More words about rape

If there’s been a theme to the national debate this week, it’s been talk about rape. More specifically, whether or not a woman who has been raped and becomes pregnant as a result has an option about whether or not she carries that pregnancy to term.

This is not a political blog. Heavens knows, there are enough of those out there. And today’s post is not a debate on abortion. Heaven knows, there is enough of that out there as well. It seems to me, however, that in this debate this week there hasn’t been enough discussion about what rape really is and what rape really means.

As a therapist who has worked with persons who are survivors of rape, this seems to me to be a potentially teachable moment.

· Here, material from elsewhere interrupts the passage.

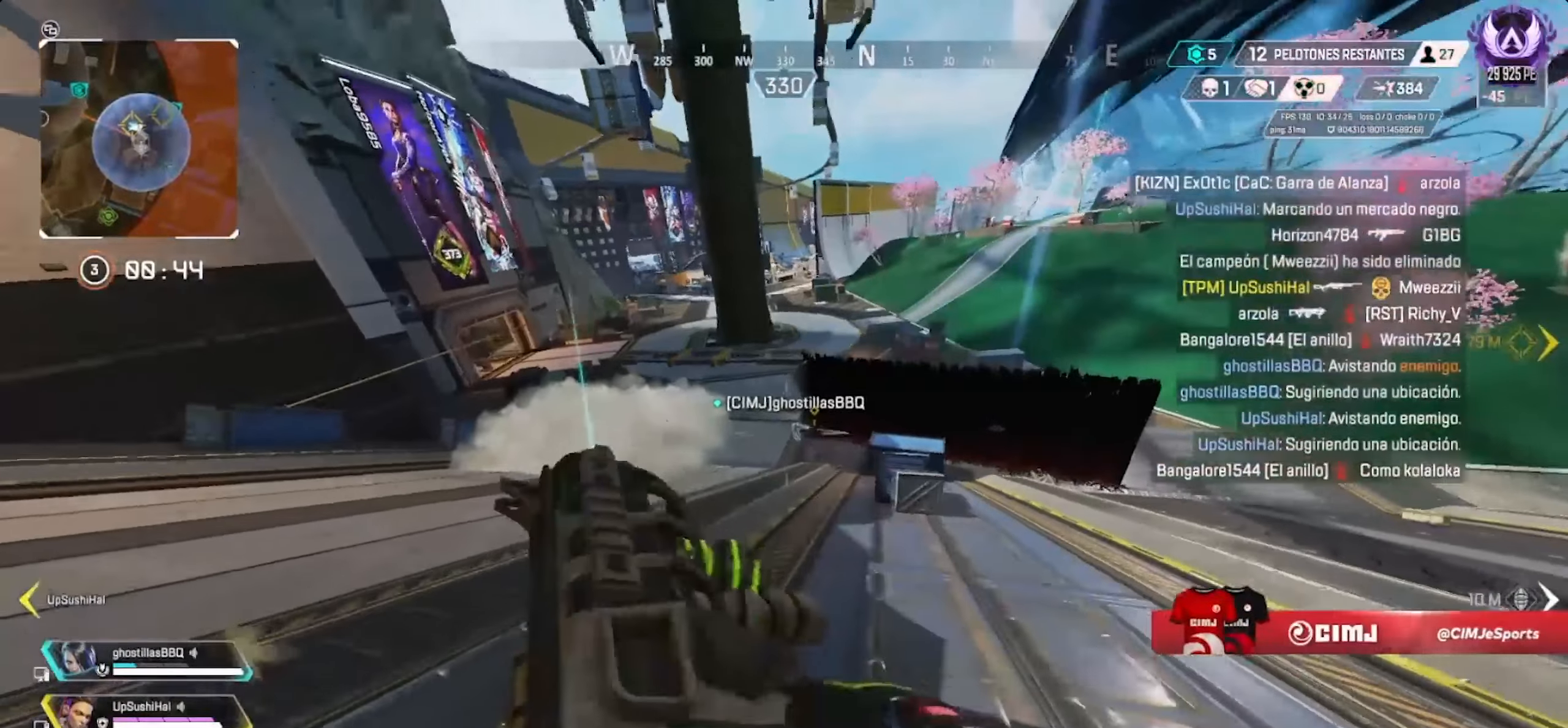
Gameplay with a controller (PlayStation layout); each line is a JSON object with the inputs held at the frame after it. "events" lists button and stick changes between this image and that frame as [ms after this image, input, new state], when the widget could be followed in between. Not read: L1 L3 R1 R3 TOUCHPAD.
{"buttons": []}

While rape is a sexual act it is not a crime of passion. It is a crime of power. (One of the ways armies have traditionally asserted their control of a people is by raping the women. It is a tactic used to terrify people into submission.)

Rape is the ultimate expression of domination. Whether it is because she cannot fight him off or because she has reason to fear for her life, the woman cannot prevent the man from doing whatever he pleases to her body. It is violation of the most intimate sort. (I am well aware that men and boys are also victims of rape. However, for the obvious reasons of the context of this discussion I’ll be focusing on the experience of women.)

So one of the consequences of rape is a profound feeling of powerlessness. The woman does not have a choice about who invades her body.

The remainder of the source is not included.